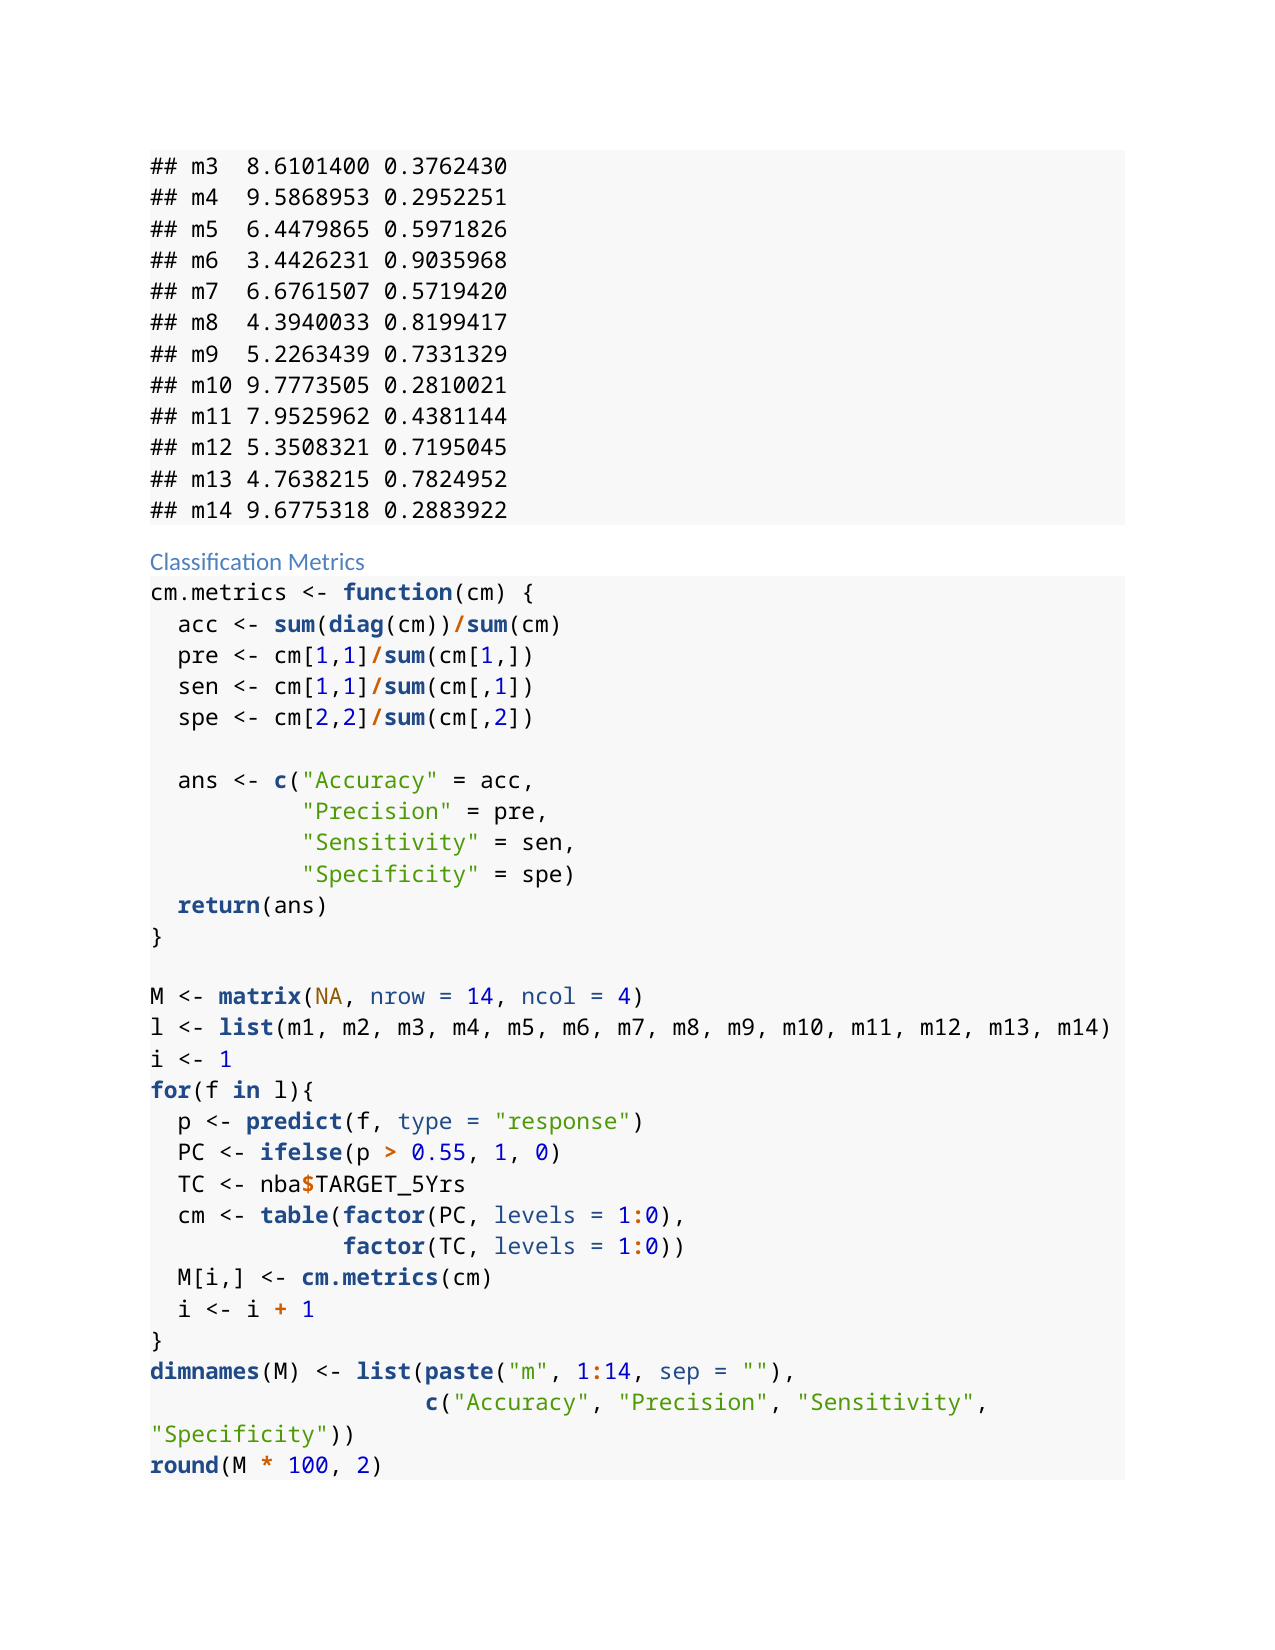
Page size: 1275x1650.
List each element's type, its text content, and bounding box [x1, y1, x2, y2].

subtitle Classification Metrics [150, 546, 1125, 576]
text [150, 150, 1125, 525]
text cm.metrics <- function(cm) { acc <- sum(diag(cm))/sum(cm) pre <- cm[1,1]/sum(cm[1,]) sen <- cm[1,1]/sum(cm[,1]) spe <- cm[2,2]/sum(cm[,2]) ans <- c("Accuracy" = acc, "Precision" = pre, "Sensitivity" = sen, "Specificity" = spe) return(ans) } M <- matrix(NA, nrow = 14, ncol = 4) l <- list(m1, m2, m3, m4, m5, m6, m7, m8, m9, m10, m11, m12, m13, m14) i <- 1 for(f in l){ p <- predict(f, type = "response") PC <- ifelse(p > 0.55, 1, 0) TC <- nba$TARGET_5Yrs cm <- table(factor(PC, levels = 1:0), factor(TC, levels = 1:0)) M[i,] <- cm.metrics(cm) i <- i + 1 } dimnames(M) <- list(paste("m", 1:14, sep = ""), c("Accuracy", "Precision", "Sensitivity", "Specificity")) round(M * 100, 2) [150, 576, 1125, 1480]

------------------------------

(Your task): What belongs in the answer is each line from the listing above that contains "text".

(Answer to this problem):
List each element's type, its text content, and bounding box [x1, y1, x2, y2].
text [150, 150, 1125, 525]
text cm.metrics <- function(cm) { acc <- sum(diag(cm))/sum(cm) pre <- cm[1,1]/sum(cm[1,]) sen <- cm[1,1]/sum(cm[,1]) spe <- cm[2,2]/sum(cm[,2]) ans <- c("Accuracy" = acc, "Precision" = pre, "Sensitivity" = sen, "Specificity" = spe) return(ans) } M <- matrix(NA, nrow = 14, ncol = 4) l <- list(m1, m2, m3, m4, m5, m6, m7, m8, m9, m10, m11, m12, m13, m14) i <- 1 for(f in l){ p <- predict(f, type = "response") PC <- ifelse(p > 0.55, 1, 0) TC <- nba$TARGET_5Yrs cm <- table(factor(PC, levels = 1:0), factor(TC, levels = 1:0)) M[i,] <- cm.metrics(cm) i <- i + 1 } dimnames(M) <- list(paste("m", 1:14, sep = ""), c("Accuracy", "Precision", "Sensitivity", "Specificity")) round(M * 100, 2) [150, 576, 1125, 1480]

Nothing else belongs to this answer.